Legislation After Leveson – The Unified Option
In my previous post on Leveson, I referred to the UK’s Prime Minister throughout as David Campbell. He is, of course, called Cameron! I suspect that in my mind at the time he was in the process of morphing into Tony Blair’s ferocious press secretary, Alistair Campbell. The gentleman who pointed out my senior moment, Andrew Morton, an old friend, commented on Facebook:
I remember years ago having a discussion with you, Steve, where we agreed there was just too much legislation going through. And I agree that in this case it’s a moot point – to legislate or not, and how. However, I’m getting a bit cheesed off with this trumpet call about “the press has been free for 300 years” – clearly some dimly remembered history lesson some posh boy has dredged up and spread about. Governments have been interfering with press freedom one way or another throughout this period and it may be that we have to reassess ideas of press freedom and the rights of citizens in a radically new media environment.
I agree with Andrew. The BBC is a case in point. The poor old Beeb, even before it was battered by the recent Newsnight controversy (about which I commented here), has been accused of bias in favour of the other side by just about every government over the past 30 years. Much as visitors to Manchester United’s fortress, Old Trafford, complain that referees are afraid to award penalties against United for fear of the wrath of Sir Alex Ferguson. And, more recently, that whenever United are losing at home, referees seem to allow more injury time than when they are winning - which turns out to be true in recent seasons!
Yes, especially in times of war, the government does indeed heavily curtail the activities of the press in reporting “sensitive information”. In peacetime, it has frequently used the D-notice to prohibit the publication of information that it deems not to be in the public interest, particularly in matters of national security. Other methods of control and manipulation have included “off the record briefings” to the Press – in other words, unattributable leaks from Government sources, sometimes against other members of the government. Over the past 20 years, an army of unelected spin doctors, of which Campbell (Alistair, that is) was the doyen, have perfected the art of conditioning public opinion via the media.
Interestingly, Jon Ungoed-Thomas of the Sunday Times reports in today’s edition that Ed Richards, the Chief Executive of Ofcom, the broadcasting regulator:
Outlined his ambitious vision for media regulation: a common set of standards that could be applied to all forms of publishing, from an internet broadcast to a newspaper article.
It was a simple notion that a unifying code of principles could be applied to every media outlet in the land. But it raised one vital question: who would oversee it?
Ungoed-Thomas goes on to say that Richards was a strong supporter of Tony Blair, and that Cameron does not want Ofcom moving into the domain of press regulation, so that idea is not likely to fly.
The same article speculated that Ed Miliband, the Leader of the Opposition, who initially backed full implementation of Leveson, is now having second thoughts. Sensible chap.

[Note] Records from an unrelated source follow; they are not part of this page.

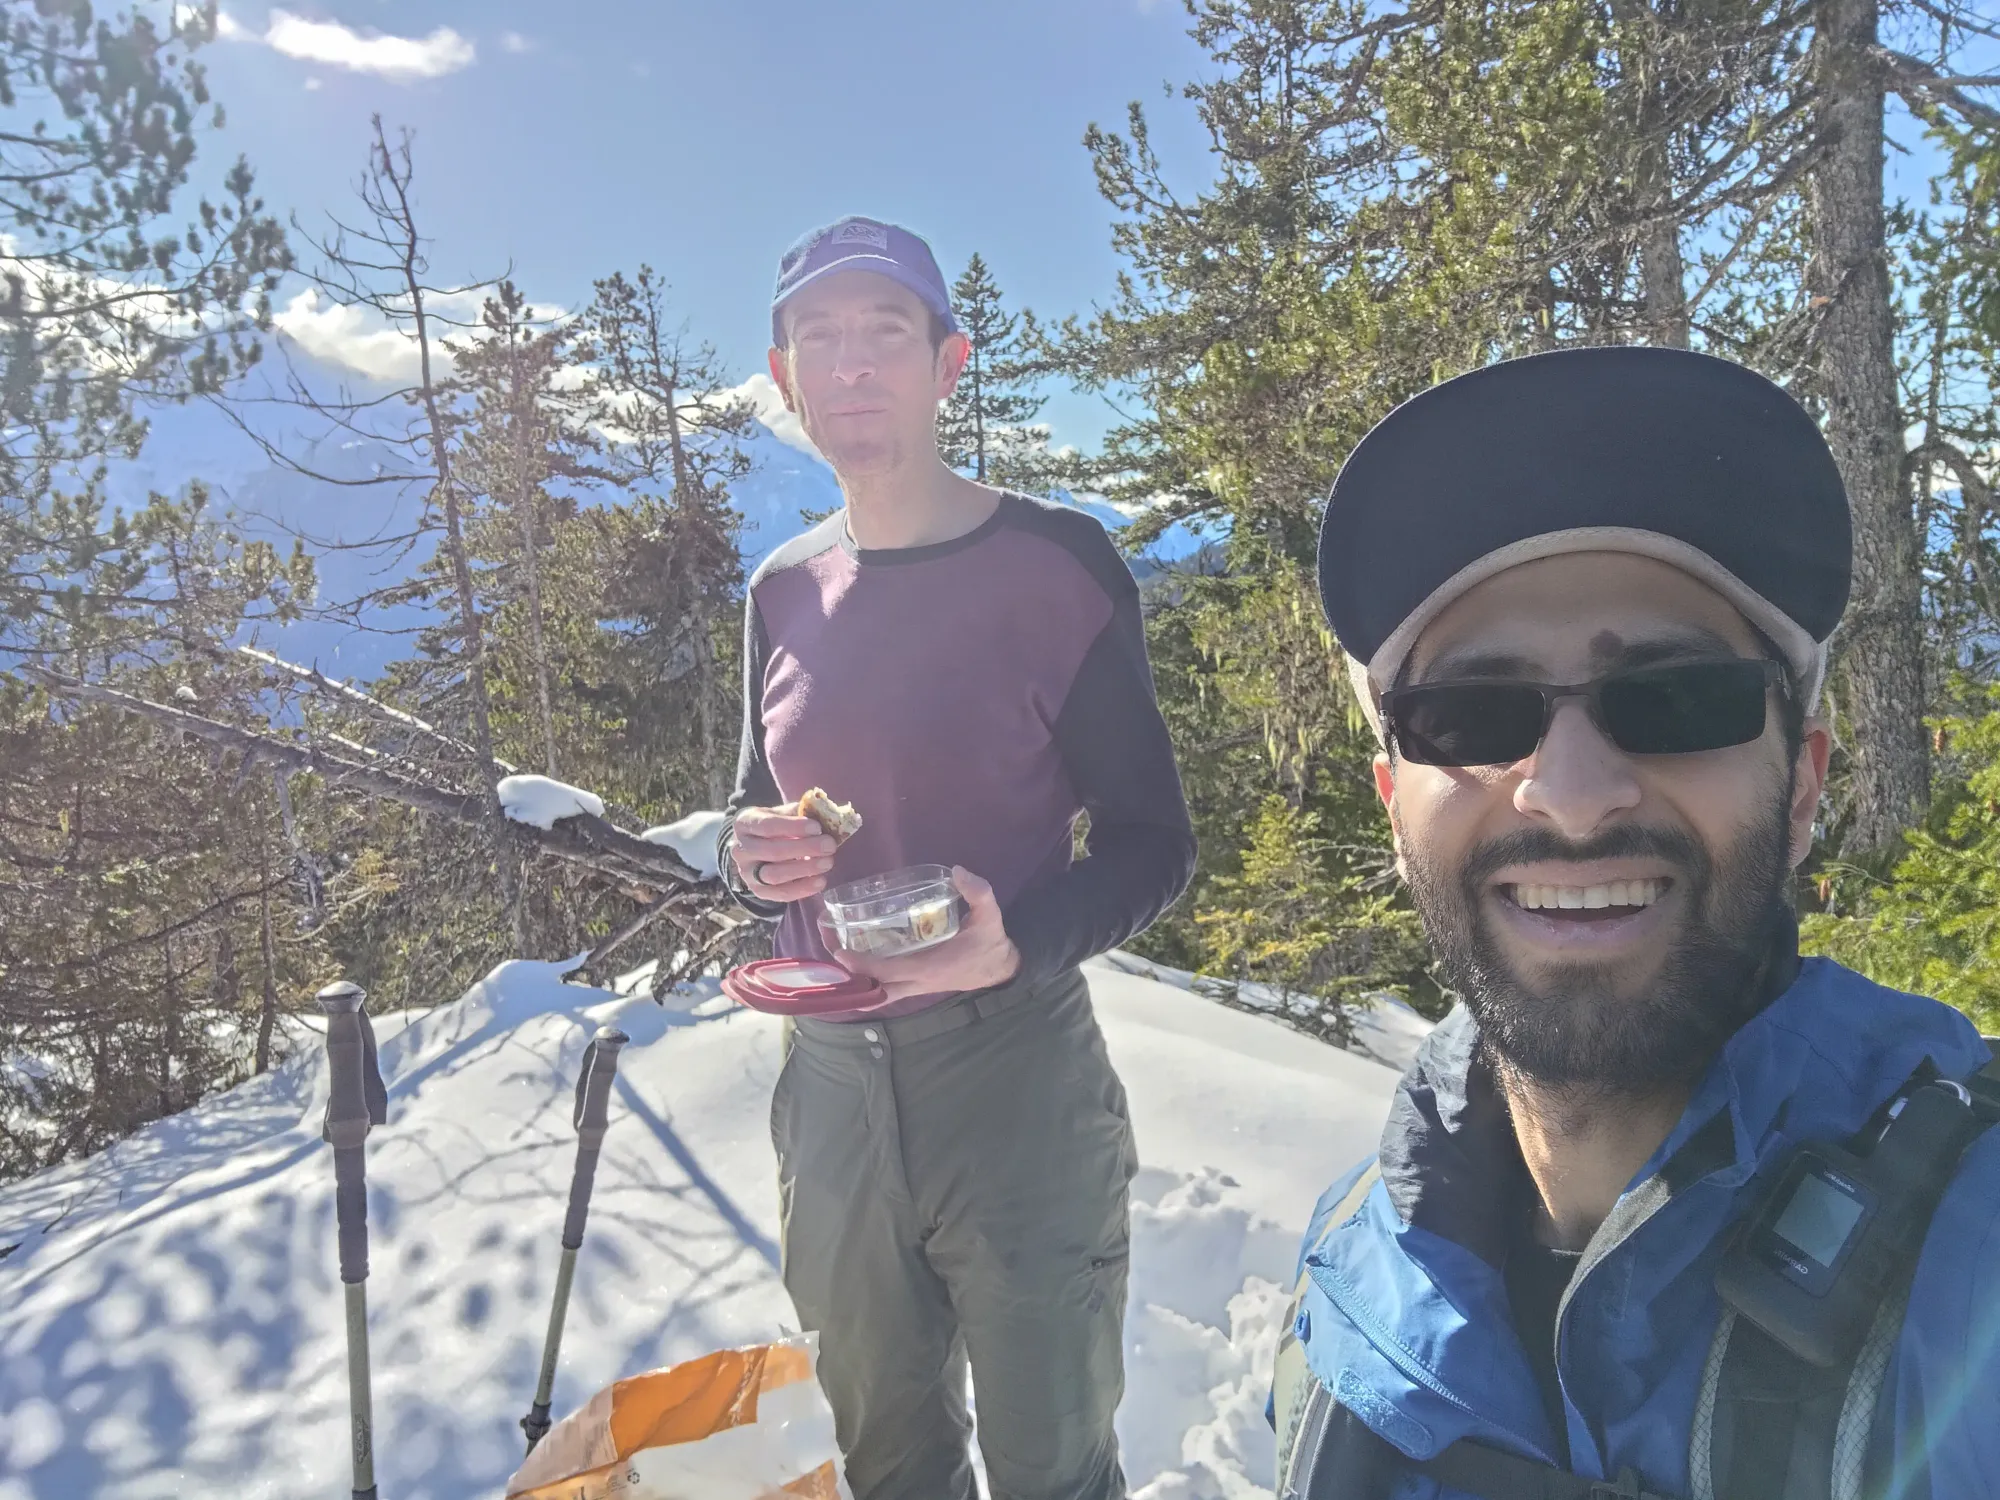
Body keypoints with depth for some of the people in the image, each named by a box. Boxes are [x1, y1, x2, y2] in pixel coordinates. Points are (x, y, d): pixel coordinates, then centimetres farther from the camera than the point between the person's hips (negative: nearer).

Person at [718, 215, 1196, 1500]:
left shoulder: (1052, 565, -11)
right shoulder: (785, 590, 5)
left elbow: (1154, 845, -8)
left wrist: (1017, 944, -27)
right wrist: (750, 855, -7)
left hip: (1013, 1070, -5)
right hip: (828, 1072, 5)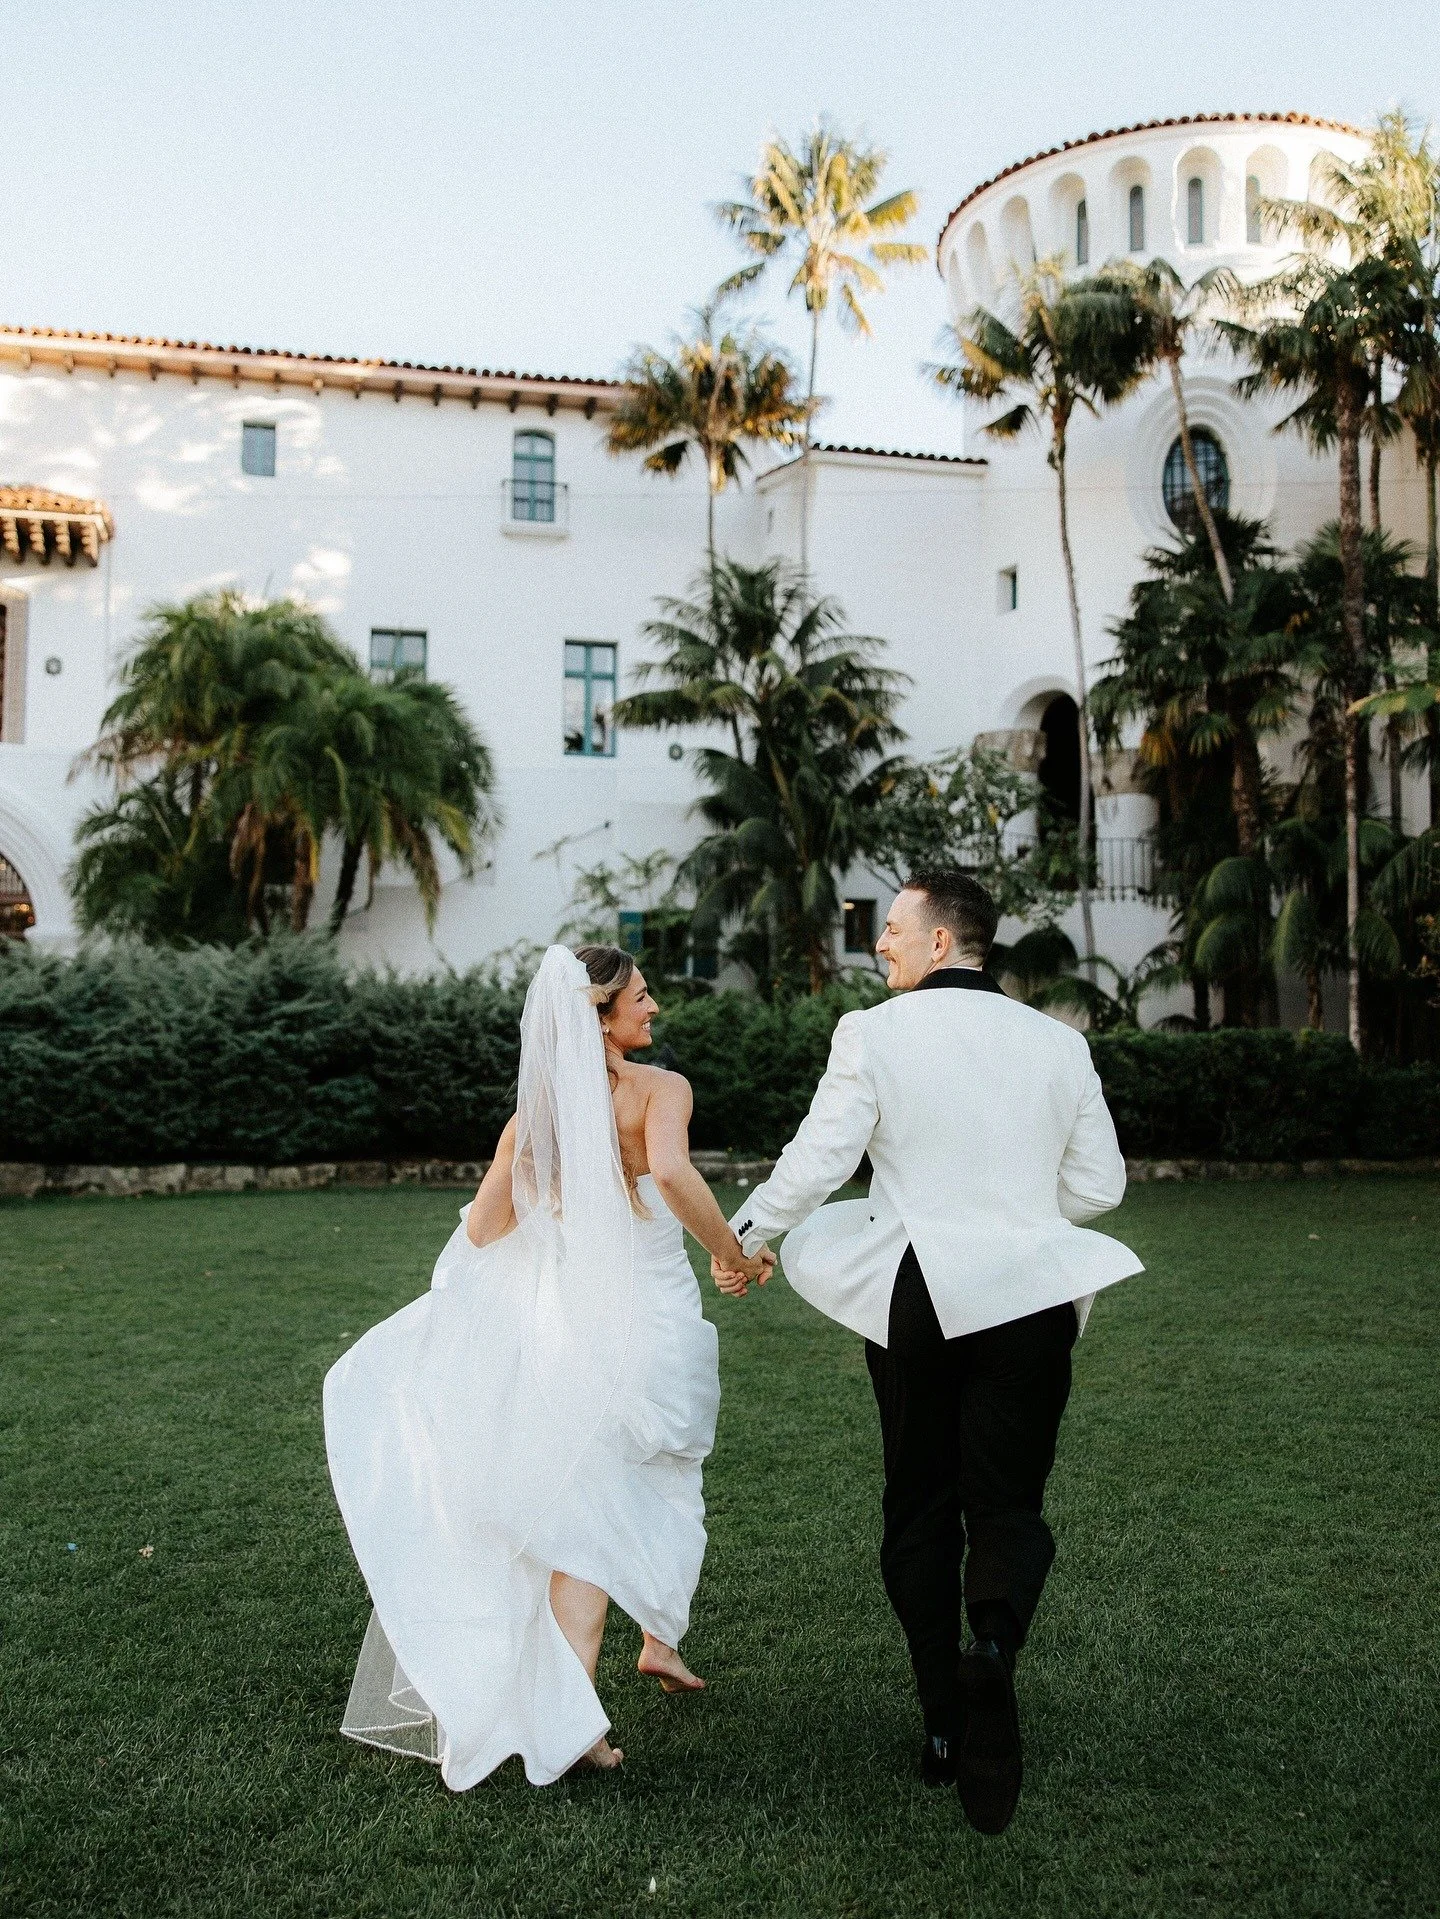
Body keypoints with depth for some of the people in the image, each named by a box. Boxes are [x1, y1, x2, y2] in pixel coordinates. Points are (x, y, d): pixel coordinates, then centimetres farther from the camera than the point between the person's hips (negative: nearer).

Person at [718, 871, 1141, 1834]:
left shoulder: (873, 1033, -7)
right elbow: (1098, 1185, 4)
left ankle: (946, 1721, 20)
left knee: (919, 1510, 14)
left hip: (916, 1296, -1)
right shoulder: (1059, 1042, 1)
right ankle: (996, 1641, -22)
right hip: (1028, 1296, 1)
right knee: (1008, 1503, 8)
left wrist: (746, 1233, 9)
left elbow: (816, 1160, -8)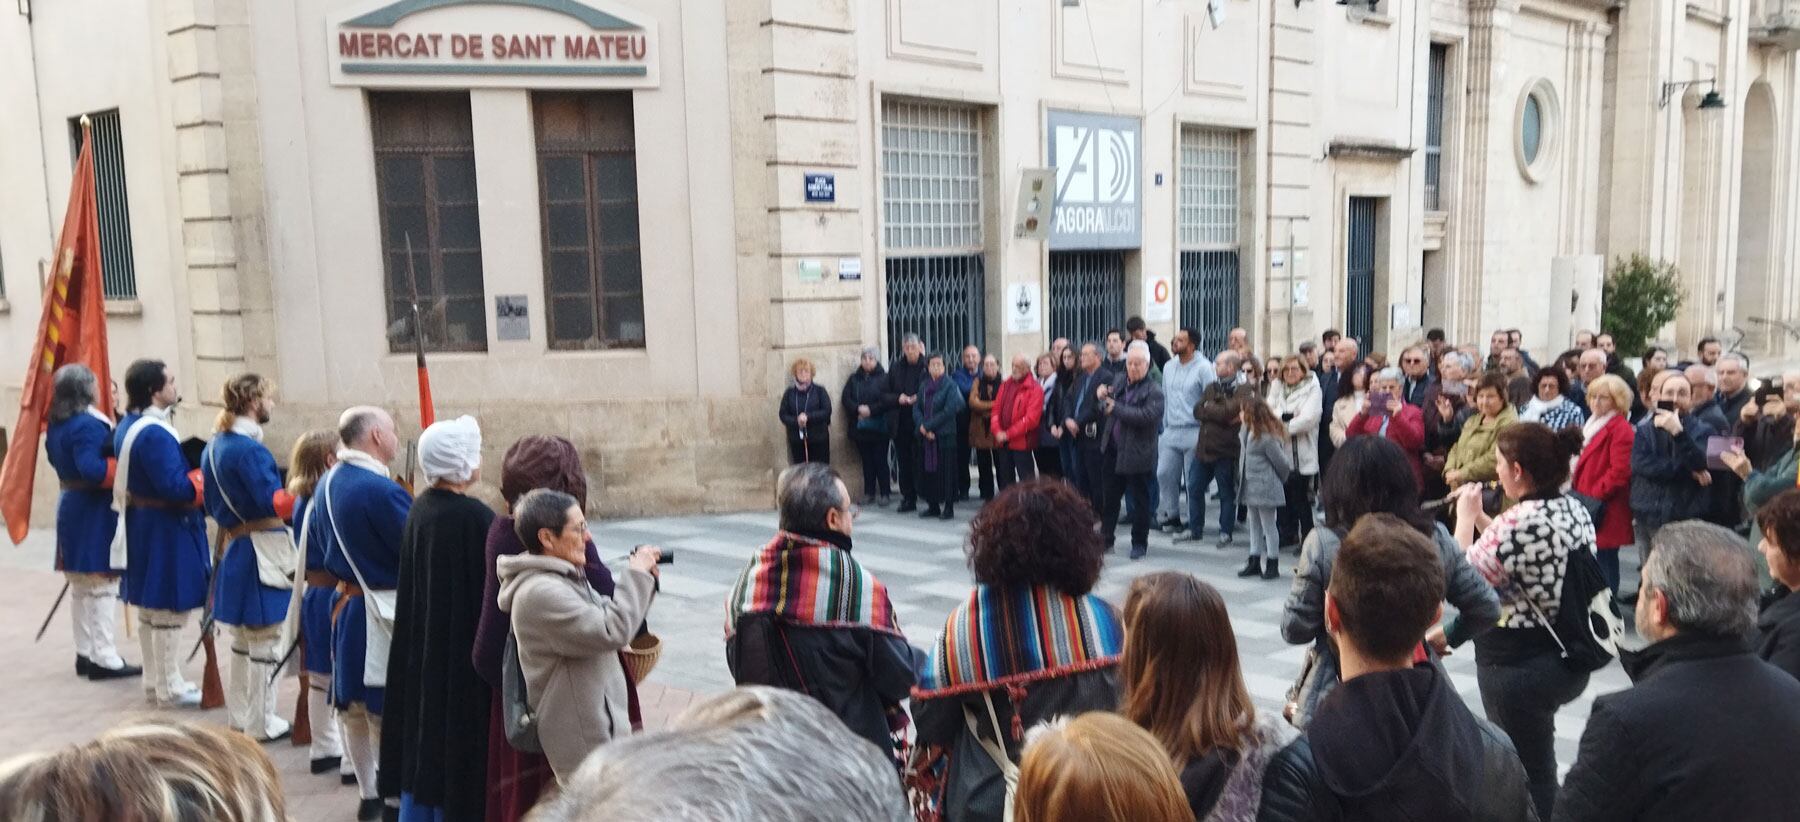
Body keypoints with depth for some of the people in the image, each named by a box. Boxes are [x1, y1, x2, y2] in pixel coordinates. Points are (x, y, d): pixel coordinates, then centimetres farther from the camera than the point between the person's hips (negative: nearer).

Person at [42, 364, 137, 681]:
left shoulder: (57, 424, 9)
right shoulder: (90, 424, -20)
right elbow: (92, 468, -30)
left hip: (70, 505, 9)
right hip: (95, 511, -9)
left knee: (80, 585, 15)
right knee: (102, 584, -4)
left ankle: (85, 653, 23)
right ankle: (104, 658, -1)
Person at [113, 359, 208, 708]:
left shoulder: (128, 426, 8)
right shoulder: (155, 433, -23)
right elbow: (176, 487, -27)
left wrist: (185, 468, 8)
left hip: (140, 525, 10)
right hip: (165, 530, -10)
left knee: (149, 606, 18)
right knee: (169, 608, 0)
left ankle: (153, 680, 29)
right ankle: (169, 687, 9)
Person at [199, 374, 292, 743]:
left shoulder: (213, 447, 9)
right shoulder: (249, 449, -19)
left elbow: (212, 503, 17)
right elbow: (272, 502, -24)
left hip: (232, 547, 9)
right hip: (261, 551, -9)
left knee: (243, 638, 19)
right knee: (265, 639, 1)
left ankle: (238, 716, 29)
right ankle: (261, 723, 9)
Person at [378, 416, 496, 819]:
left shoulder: (419, 508, 2)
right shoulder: (475, 516, -21)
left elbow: (411, 580, 10)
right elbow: (492, 587, -17)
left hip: (420, 645, 8)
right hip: (462, 649, -8)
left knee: (422, 734, 17)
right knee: (456, 744, 4)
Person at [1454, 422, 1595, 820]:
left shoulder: (1519, 521, -26)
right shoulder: (1576, 510, 2)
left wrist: (1466, 517, -7)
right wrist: (1482, 519, 11)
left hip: (1517, 664, -9)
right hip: (1568, 658, 9)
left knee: (1526, 774, 8)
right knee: (1538, 764, 27)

Andrew’s point on “reassessing press freedom and the rights of individuals in a radically new media environment” is well made. But creating a new law, or even a new code, would be a challenge. Britain’s legal system is a mish-mash of statute and common law, overlaid in recent years by legislation adopted throughout the European Union such as the Social Chapter and the Human Rights Act.
As I see it, there are two impediments to creating a “unified law” dealing with the media.
First, the United Kingdom needs to decide whether it wishes to remain in the European Union. If it opts for the status quo, any media law passed will need to be continually in synch with EU ordinances. It also needs to decide whether it wishes to remain a united kingdom. The succession of Scotland from the UK would produce its own round of legal nightmares.
Second, “the media” is changing so rapidly – particularly as traditional outlets converge and merge into the internet – that it may be beyond the ability of legislators to keep up with those changes. The McAlpine defamation saga is a case in point. Who does he sue? The tweeters? The re-tweeters? Under what jurisdiction does he sue foreign re-tweeters? And if he is unable to sue individuals who are subject to foreign jurisdictions, how can he protect himself from the lingering effects of the defamation? Would the UK be willing to apply internet filters to stop domestic surfers from accessing references to him on sites hosted outside the UK? Would such filters work? Ask the Chinese.
Prince William’s efforts to prevent the publication of topless pictures of his wife is another example of the difficulties of controlling content on the internet. He was unable to stop the pictures appearing in foreign print media, and no doubt they are still out there on the internet today for those who could be bothered to find them.
As far as the internet is concerned, Great Britain is not an island. So any law designed to protect individual rights can only be partly effective as long as the internet continues its current path towards domination of the media. Unless, of course every foreign jurisdiction can be persuaded to pass similar legislation. And that will never happen.
So any proposed unified media law passed in the UK will inevitably occupy its creators for a long time, and is only likely to be partially effective. And my guess is that no UK governement will make the effort any time soon. That’s the price we pay for living in a wired world.